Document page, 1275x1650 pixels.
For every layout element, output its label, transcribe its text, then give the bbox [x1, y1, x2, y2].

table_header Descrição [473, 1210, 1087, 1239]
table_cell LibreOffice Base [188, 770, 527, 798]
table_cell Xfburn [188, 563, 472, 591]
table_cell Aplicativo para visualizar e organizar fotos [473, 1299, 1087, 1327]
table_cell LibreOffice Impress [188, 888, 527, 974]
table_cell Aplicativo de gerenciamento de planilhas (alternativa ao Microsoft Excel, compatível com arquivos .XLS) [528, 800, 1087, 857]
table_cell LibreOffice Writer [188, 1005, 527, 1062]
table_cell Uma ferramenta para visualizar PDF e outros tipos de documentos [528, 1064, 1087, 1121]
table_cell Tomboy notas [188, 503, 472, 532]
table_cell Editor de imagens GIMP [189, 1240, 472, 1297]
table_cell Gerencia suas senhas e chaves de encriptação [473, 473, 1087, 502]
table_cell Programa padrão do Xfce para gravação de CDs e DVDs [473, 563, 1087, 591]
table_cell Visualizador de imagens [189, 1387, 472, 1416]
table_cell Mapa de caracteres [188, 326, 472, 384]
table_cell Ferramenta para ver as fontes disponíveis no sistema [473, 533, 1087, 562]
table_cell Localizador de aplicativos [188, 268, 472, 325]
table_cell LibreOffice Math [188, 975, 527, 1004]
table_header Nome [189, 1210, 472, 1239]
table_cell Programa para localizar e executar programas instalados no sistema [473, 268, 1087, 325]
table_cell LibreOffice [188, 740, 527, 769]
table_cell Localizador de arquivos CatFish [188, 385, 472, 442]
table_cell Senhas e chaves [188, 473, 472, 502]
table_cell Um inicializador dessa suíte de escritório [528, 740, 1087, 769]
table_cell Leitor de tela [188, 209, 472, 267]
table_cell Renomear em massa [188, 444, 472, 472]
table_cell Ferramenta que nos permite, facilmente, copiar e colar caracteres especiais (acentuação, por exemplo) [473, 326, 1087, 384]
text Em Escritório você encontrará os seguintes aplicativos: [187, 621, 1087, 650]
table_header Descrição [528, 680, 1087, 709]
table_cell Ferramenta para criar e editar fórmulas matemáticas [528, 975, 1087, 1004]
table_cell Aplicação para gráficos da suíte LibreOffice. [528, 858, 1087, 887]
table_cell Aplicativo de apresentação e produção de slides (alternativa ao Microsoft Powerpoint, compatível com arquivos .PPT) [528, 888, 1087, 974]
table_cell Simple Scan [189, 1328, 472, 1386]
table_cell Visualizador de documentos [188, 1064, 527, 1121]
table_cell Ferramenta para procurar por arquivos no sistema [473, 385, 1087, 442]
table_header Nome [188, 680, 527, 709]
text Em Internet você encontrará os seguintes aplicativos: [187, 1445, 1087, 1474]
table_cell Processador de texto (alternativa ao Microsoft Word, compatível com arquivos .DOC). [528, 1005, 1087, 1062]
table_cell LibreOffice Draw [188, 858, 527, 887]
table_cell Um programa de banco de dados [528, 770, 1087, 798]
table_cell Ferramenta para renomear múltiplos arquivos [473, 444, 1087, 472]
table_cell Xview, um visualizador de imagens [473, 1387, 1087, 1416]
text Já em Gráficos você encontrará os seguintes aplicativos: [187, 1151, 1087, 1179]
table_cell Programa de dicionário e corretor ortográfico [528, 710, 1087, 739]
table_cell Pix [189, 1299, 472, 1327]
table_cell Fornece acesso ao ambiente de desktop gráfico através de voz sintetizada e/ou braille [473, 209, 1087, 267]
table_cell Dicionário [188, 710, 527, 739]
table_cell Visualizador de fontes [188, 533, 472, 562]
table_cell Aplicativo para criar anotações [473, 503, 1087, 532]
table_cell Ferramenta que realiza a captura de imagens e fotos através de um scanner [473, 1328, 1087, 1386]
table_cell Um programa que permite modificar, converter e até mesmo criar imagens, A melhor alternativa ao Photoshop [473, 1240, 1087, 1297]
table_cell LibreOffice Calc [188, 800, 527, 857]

* * *

REQUIREMENTS: Pull every line from the listing above and reproduce each one word for word, changing no character.

SOLVED EXERCISE:
Document page, 1275x1650 pixels.
For every layout element, output its label, transcribe its text, then give the bbox [x1, y1, x2, y2].

table_header Descrição [473, 1210, 1087, 1239]
table_cell LibreOffice Base [188, 770, 527, 798]
table_cell Xfburn [188, 563, 472, 591]
table_cell Aplicativo para visualizar e organizar fotos [473, 1299, 1087, 1327]
table_cell LibreOffice Impress [188, 888, 527, 974]
table_cell Aplicativo de gerenciamento de planilhas (alternativa ao Microsoft Excel, compatível com arquivos .XLS) [528, 800, 1087, 857]
table_cell LibreOffice Writer [188, 1005, 527, 1062]
table_cell Uma ferramenta para visualizar PDF e outros tipos de documentos [528, 1064, 1087, 1121]
table_cell Tomboy notas [188, 503, 472, 532]
table_cell Editor de imagens GIMP [189, 1240, 472, 1297]
table_cell Gerencia suas senhas e chaves de encriptação [473, 473, 1087, 502]
table_cell Programa padrão do Xfce para gravação de CDs e DVDs [473, 563, 1087, 591]
table_cell Visualizador de imagens [189, 1387, 472, 1416]
table_cell Mapa de caracteres [188, 326, 472, 384]
table_cell Ferramenta para ver as fontes disponíveis no sistema [473, 533, 1087, 562]
table_cell Localizador de aplicativos [188, 268, 472, 325]
table_cell LibreOffice Math [188, 975, 527, 1004]
table_header Nome [189, 1210, 472, 1239]
table_cell Programa para localizar e executar programas instalados no sistema [473, 268, 1087, 325]
table_cell LibreOffice [188, 740, 527, 769]
table_cell Localizador de arquivos CatFish [188, 385, 472, 442]
table_cell Senhas e chaves [188, 473, 472, 502]
table_cell Um inicializador dessa suíte de escritório [528, 740, 1087, 769]
table_cell Leitor de tela [188, 209, 472, 267]
table_cell Renomear em massa [188, 444, 472, 472]
table_cell Ferramenta que nos permite, facilmente, copiar e colar caracteres especiais (acentuação, por exemplo) [473, 326, 1087, 384]
text Em Escritório você encontrará os seguintes aplicativos: [187, 621, 1087, 650]
table_header Descrição [528, 680, 1087, 709]
table_cell Ferramenta para criar e editar fórmulas matemáticas [528, 975, 1087, 1004]
table_cell Aplicação para gráficos da suíte LibreOffice. [528, 858, 1087, 887]
table_cell Aplicativo de apresentação e produção de slides (alternativa ao Microsoft Powerpoint, compatível com arquivos .PPT) [528, 888, 1087, 974]
table_cell Simple Scan [189, 1328, 472, 1386]
table_cell Visualizador de documentos [188, 1064, 527, 1121]
table_cell Ferramenta para procurar por arquivos no sistema [473, 385, 1087, 442]
table_header Nome [188, 680, 527, 709]
text Em Internet você encontrará os seguintes aplicativos: [187, 1445, 1087, 1474]
table_cell Processador de texto (alternativa ao Microsoft Word, compatível com arquivos .DOC). [528, 1005, 1087, 1062]
table_cell LibreOffice Draw [188, 858, 527, 887]
table_cell Um programa de banco de dados [528, 770, 1087, 798]
table_cell Ferramenta para renomear múltiplos arquivos [473, 444, 1087, 472]
table_cell Xview, um visualizador de imagens [473, 1387, 1087, 1416]
text Já em Gráficos você encontrará os seguintes aplicativos: [187, 1151, 1087, 1179]
table_cell Programa de dicionário e corretor ortográfico [528, 710, 1087, 739]
table_cell Pix [189, 1299, 472, 1327]
table_cell Fornece acesso ao ambiente de desktop gráfico através de voz sintetizada e/ou braille [473, 209, 1087, 267]
table_cell Dicionário [188, 710, 527, 739]
table_cell Visualizador de fontes [188, 533, 472, 562]
table_cell Aplicativo para criar anotações [473, 503, 1087, 532]
table_cell Ferramenta que realiza a captura de imagens e fotos através de um scanner [473, 1328, 1087, 1386]
table_cell Um programa que permite modificar, converter e até mesmo criar imagens, A melhor alternativa ao Photoshop [473, 1240, 1087, 1297]
table_cell LibreOffice Calc [188, 800, 527, 857]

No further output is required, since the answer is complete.